その空気を変えるように、リラさんが続けた。
「あと、あなたの症状なんだけど」
「はい」
「過呼吸。簡単に言えば、息を吸いすぎて、陸で溺れてるみたいな状態ね」
「……溺れる」
「死ぬことはほとんどないけど、放っておくと危ないのは確かよ」
「今回はオリビアがすぐ対応してくれたから助かったの」
「そう、なんですか」
オリビアさんの方を見る。
「……ありがとうございます」
そう言うと――
ぷい、と顔を逸らされた。
「……別に」
小さな声。
また、耳まで赤い。
(……?)
まただ、理由がわからない。なにか、意識がないときに失礼をしてしまったんだろうか。
その様子を見て、テッサさんがむくれている。
「……なにそれ」
ぼそっと呟く。
(本当に、何があったんだろう)
結局、よくわからないまま話は一区切りついた。
一通り整理がついたところで。
僕は、ゆっくりと体を起こす。
そして。
ジークさんの方を見る。
ずっと、黙ってこちらを見ていた人。
「……ジークさん」
その視線を、真正面から受け止める。
「僕を、鍛えてくれませんか」
一瞬だけ、間が空く。
「誰かのために、生きるために」
言葉は自然に出た。
考えていたわけじゃない。
でも、それが一番しっくりきた。
部屋が静まり返る。
リラさんも、オリビアさんも、テッサさんも。
誰も口を挟まない。
ただ、ジークさんだけが――
こちらを見ている。
__________
ほう。
小僧が、口にした。

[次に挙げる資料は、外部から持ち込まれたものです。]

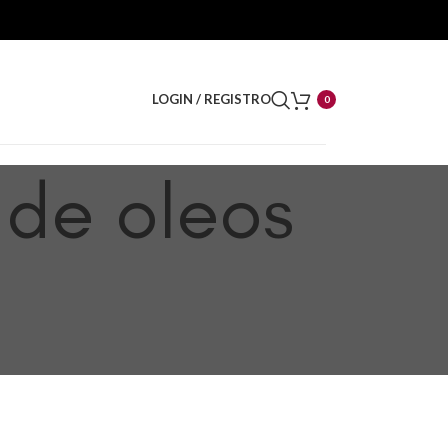
LOGIN / REGISTRO
0
 de oleos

覚悟を。
記憶を失くし、己が何者かすらわからん小僧が。
つい数日前まで、死んでも構わぬという目をしておった小僧が。
今は違う。
恐怖を知り。
それでも逃げず。
前を向こうとしておる。
(……変わるものじゃのう)
いや、違うか。
変わったのではない。
裏に隠れていたものが、ようやく表に出てきたのか。
この数日で見せた、様々な顔。
空虚。
諦観。
生気。
恐怖。
そして今――
覚悟。
「誰かのために、生きるために、か」
小さく呟く。
甘い。
青い。
だが、それでいい。
若いうちはそれでいい。
(わしは……それを、歪めたことがある)
一瞬だけ、過去がよぎる。
だが、すぐに振り払う。
同じ過ちは、繰り返さん。
「……いいだろう」
低く、言葉を落とす。
部屋の空気が震えた。
「だがな、小僧」
ゆっくりと口元が歪む。
獣のように。
「泣こうが喚こうが、儂は手を止めんぞ」
にやりと笑う。
それは――
かつて“聖王国の盾義”と呼ばれた男の顔だった。